With a history that can be traced back to the Indus Valley Civilization, the saree is one of the world’s oldest and perhaps the only surviving unstitched garment from the past. Academicians Ruby Kashyap Sood and Dr. Suman Pant outline how the changing personality of the Indian women fuelled the metamorphosis of this antediluvian piece of attire from a modest traditional attire to a fashionable ensemble.
The most distinctive dress that marks the identity of the Indian woman across the world is the unstitched draped garment, saree that is accompanied with the underskirt called the petticoat and a short fitted blouse, typically known as the ‘choli’. The classic drape worn since the earliest times persists in modern India with evident changes accustomed to the women of today and their lifestyles. The saree holds a special place for Indian women, gaining importance in different phases of their lives. In cosmopolitan India, the saree is symbolic of tradition and culture, donned on special occasions by young women on attaining adulthood, while graduating from school and later at the time of wedlock, when a young bride carefully selects sarees for her wedding trousseau. Sarees are a prized possession and have an emotional value, as mothers pass them on to their daughters as heirlooms.

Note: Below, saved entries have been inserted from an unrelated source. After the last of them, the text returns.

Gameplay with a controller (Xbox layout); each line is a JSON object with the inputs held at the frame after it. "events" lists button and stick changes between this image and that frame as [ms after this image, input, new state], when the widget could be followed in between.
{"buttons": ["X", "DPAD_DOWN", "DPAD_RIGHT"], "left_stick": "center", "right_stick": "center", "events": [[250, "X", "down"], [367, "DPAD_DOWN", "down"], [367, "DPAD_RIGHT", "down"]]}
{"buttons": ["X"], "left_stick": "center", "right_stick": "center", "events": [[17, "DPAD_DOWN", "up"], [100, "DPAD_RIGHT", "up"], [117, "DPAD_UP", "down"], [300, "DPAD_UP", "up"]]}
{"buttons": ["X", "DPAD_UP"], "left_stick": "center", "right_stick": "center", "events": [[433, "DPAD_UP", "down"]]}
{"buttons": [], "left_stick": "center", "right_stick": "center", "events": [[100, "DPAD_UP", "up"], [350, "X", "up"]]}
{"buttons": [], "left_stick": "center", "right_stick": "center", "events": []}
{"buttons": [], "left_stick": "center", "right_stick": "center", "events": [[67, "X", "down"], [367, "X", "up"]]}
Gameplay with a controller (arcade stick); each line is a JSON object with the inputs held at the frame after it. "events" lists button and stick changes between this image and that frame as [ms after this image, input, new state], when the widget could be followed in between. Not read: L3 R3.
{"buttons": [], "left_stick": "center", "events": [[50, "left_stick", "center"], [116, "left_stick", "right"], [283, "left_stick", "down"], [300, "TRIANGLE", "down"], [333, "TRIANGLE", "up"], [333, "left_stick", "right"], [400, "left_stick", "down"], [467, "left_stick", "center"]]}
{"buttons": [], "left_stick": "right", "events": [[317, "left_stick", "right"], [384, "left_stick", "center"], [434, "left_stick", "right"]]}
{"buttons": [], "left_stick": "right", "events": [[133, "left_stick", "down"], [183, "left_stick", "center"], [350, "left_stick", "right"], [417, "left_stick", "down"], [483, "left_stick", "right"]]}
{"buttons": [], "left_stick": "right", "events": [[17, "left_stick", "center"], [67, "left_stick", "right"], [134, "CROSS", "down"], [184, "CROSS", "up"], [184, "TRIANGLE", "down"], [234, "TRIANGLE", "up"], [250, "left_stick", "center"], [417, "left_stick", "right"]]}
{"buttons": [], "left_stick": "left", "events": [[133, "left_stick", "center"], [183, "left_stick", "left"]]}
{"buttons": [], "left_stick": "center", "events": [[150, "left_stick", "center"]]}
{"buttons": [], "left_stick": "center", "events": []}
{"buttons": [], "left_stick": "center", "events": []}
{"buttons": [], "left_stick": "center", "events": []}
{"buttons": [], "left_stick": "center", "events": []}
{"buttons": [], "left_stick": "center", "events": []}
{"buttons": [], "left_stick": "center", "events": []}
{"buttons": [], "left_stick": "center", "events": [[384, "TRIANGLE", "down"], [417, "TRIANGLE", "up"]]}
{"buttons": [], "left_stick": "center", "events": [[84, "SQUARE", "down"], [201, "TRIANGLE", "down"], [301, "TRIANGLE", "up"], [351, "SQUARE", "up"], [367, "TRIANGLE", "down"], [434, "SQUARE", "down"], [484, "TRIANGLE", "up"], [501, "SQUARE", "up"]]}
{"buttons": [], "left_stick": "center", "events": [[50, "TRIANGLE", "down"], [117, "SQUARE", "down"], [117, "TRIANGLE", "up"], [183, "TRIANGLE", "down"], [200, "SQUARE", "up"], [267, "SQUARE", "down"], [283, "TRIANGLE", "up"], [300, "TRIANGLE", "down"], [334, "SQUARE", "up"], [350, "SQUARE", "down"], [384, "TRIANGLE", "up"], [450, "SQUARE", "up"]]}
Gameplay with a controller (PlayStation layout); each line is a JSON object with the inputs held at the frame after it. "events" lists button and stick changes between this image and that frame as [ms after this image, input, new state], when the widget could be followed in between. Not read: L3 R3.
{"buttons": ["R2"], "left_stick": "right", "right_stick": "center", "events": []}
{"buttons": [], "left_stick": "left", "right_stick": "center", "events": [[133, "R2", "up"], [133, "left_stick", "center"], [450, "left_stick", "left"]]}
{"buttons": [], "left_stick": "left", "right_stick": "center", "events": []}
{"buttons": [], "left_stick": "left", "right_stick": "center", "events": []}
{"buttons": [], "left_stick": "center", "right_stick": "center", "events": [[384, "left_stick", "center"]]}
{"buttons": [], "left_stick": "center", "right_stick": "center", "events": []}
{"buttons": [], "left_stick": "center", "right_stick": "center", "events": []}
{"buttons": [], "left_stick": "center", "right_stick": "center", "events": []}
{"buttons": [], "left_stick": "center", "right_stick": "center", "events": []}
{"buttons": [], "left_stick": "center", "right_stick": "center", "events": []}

In the urban society, saree is also considered as a formal ensemble, ideal for working professionals employed in the education, hospitality, health, media and allied industries. The women in political power follow the saree as their dress code, upholding Indian values and ethos. The versatile saree conveys a multitude of looks, from glamourous and opulent, mature and professional to ceremonial and culturally intrinsic to India.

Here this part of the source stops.